The Wall Street Journal
The House adjourned for its summer break without approving a $100 million supplemental to expand AmeriCorps. Mark this down as a rare example of Congress refusing to be railroaded by a media spending campaign.
Reporters and other advocates of larger government have been pounding the Bush administration for not adequately funding this Clinton-era "volunteer" program. The idea seems to be that "compassionate conservatism" always requires more money. But conservatism, compassionate or otherwise, also means not wasting money on poorly executed good intentions.
And now an Inspector General report released Monday provides ample evidence that AmeriCorps deserves a major scrubdown before it gets an additional dime. In essence, the IG found that AmeriCorps has been recruiting more volunteers than it can afford. This is a violation of the Anti-Deficiency Act, which prohibits a federal agency from obligating more money than has been authorized by Congress.
The IG probe determined that "the violation was caused by inadequate oversight, flawed membership and financial reporting systems, job responsibilities for key personnel that were either not well-defined or adhered to, and the lack of effective communication among . . . managers." As bureaucratic incompetence goes, that's running the table.
The IG report credits Les Lenkowsky, CEO of the federal agency that runs AmeriCorps, with trying to clean this up. He implemented new procedures and demoted derelict staff members, but the problems are systemic. The ruse of hiring people in advance of funding is in fact a deliberate political effort to leverage more federal money.
Too many program applications are also rubber-stamped for approval, and few performance measures are in place to make sure that support goes to those organizations that are doing the most good. Mr. Lenkowsky tells us that until recently grants were approved without being cleared by any financial officers. It's no wonder the books haven't been balancing. "When you can't keep track, on a timely basis, of how many people are enrolling in your program, you have a big problem," he says, with some understatement.
All of this is ironic because Mr. Lenkowsky started out in this Administration as one of AmeriCorps's most fervent advocates. He tried to get us to support it too. But now, after less than two years on the job, he is returning to a teaching post at Indiana University, frustrated by what these days he calls just "another cumbersome, unpredictable government bureaucracy," and somewhat disillusioned by the whole concept of federalized volunteerism. "Even if [AmeriCorps] is well run, do we really need it?" he now asks. "That's a good question."

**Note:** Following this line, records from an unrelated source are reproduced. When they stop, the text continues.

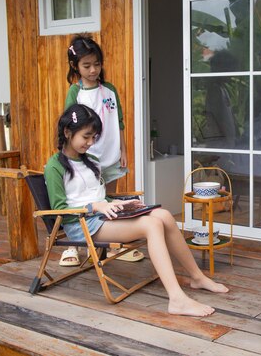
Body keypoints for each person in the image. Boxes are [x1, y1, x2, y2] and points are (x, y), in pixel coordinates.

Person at [45, 104, 228, 316]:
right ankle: (177, 299)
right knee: (151, 225)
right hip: (82, 224)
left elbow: (98, 196)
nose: (91, 142)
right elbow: (59, 209)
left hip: (103, 215)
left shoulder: (91, 161)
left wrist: (123, 204)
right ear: (67, 132)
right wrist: (94, 206)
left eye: (94, 137)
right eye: (86, 136)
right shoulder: (55, 167)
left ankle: (197, 277)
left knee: (165, 216)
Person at [62, 34, 141, 265]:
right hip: (87, 159)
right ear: (75, 66)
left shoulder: (110, 90)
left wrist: (124, 151)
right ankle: (74, 246)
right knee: (84, 201)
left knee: (110, 204)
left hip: (112, 157)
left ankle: (111, 246)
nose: (93, 69)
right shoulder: (75, 93)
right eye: (86, 65)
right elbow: (69, 126)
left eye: (97, 64)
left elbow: (119, 122)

Our own answer is no. The entire concept of paid volunteerism is an oxymoron, all the more so when the cost to taxpayers of this altruism is $16,000 per "volunteer." Like all federal programs, the tendency of AmeriCorps is to measure its worth by inputs - spending and employees - rather than by the output of how much good it actually does.

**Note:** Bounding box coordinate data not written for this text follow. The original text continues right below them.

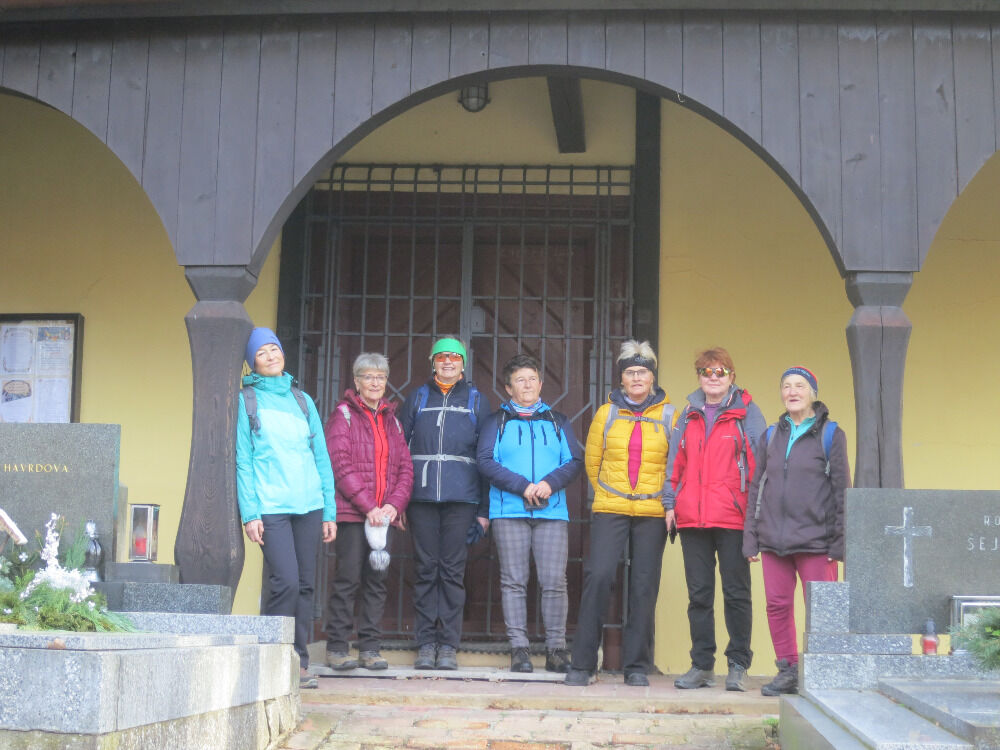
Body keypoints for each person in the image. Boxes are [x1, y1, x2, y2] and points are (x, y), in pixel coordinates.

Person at [564, 340, 676, 687]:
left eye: (643, 372)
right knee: (598, 576)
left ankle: (636, 666)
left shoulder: (670, 415)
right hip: (611, 506)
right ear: (622, 378)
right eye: (630, 373)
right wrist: (607, 492)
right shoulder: (606, 413)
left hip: (652, 510)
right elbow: (592, 460)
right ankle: (583, 663)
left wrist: (668, 503)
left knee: (644, 584)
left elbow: (676, 464)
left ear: (652, 377)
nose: (637, 378)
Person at [236, 327, 337, 690]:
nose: (271, 356)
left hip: (309, 503)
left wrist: (329, 510)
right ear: (252, 362)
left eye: (274, 349)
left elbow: (321, 457)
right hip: (271, 505)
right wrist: (250, 513)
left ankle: (298, 661)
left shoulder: (302, 400)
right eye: (261, 352)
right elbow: (243, 460)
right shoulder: (246, 400)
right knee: (286, 582)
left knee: (306, 585)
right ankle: (272, 660)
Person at [743, 366, 850, 696]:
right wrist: (751, 537)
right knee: (777, 606)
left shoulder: (831, 434)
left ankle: (824, 672)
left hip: (817, 541)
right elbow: (757, 486)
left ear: (812, 393)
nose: (792, 391)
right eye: (787, 386)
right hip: (774, 540)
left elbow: (842, 491)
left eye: (800, 386)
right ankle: (788, 670)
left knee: (822, 609)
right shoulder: (770, 436)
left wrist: (840, 543)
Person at [666, 347, 766, 692]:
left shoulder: (747, 412)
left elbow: (760, 466)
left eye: (719, 371)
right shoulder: (688, 414)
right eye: (705, 372)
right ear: (699, 377)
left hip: (733, 517)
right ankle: (702, 665)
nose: (712, 377)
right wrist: (670, 503)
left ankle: (738, 664)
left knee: (736, 593)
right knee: (699, 595)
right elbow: (674, 463)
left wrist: (756, 515)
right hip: (692, 518)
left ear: (731, 376)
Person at [477, 354, 584, 673]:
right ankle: (519, 650)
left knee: (554, 582)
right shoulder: (496, 422)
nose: (527, 385)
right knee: (513, 581)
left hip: (551, 511)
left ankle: (556, 650)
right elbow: (485, 460)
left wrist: (549, 484)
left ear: (540, 384)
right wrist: (522, 486)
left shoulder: (558, 421)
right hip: (508, 510)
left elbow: (574, 460)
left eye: (532, 379)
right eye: (519, 380)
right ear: (508, 388)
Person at [401, 336, 490, 670]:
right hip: (421, 498)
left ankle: (449, 646)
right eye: (441, 357)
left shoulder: (477, 400)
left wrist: (483, 510)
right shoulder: (417, 398)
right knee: (425, 569)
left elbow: (486, 456)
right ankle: (426, 644)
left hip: (462, 498)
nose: (448, 362)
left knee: (452, 572)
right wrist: (399, 501)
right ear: (433, 362)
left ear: (463, 363)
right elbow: (400, 451)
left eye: (454, 357)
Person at [324, 353, 413, 671]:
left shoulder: (393, 420)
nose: (375, 383)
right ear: (356, 381)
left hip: (383, 519)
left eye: (380, 377)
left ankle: (370, 649)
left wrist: (393, 506)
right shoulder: (343, 416)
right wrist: (369, 506)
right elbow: (340, 464)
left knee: (377, 582)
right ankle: (337, 648)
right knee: (347, 580)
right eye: (368, 376)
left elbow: (405, 468)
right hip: (352, 515)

The fact that someone as capable as Mr. Lenkowsky has given up on it confirms our worst suspicions about the imperatives of federal nonprofit outfits.
At a time of more urgent federal priorities - such as the war on terror - the concept of federally subsidized volunteerism strikes us as something the country can't afford. Millions of Americans perform countless acts of unsubsidized charity every day. If Congress lacks the nerve to kill AmeriCorps, then we're glad it at least won't throw more good money after bad.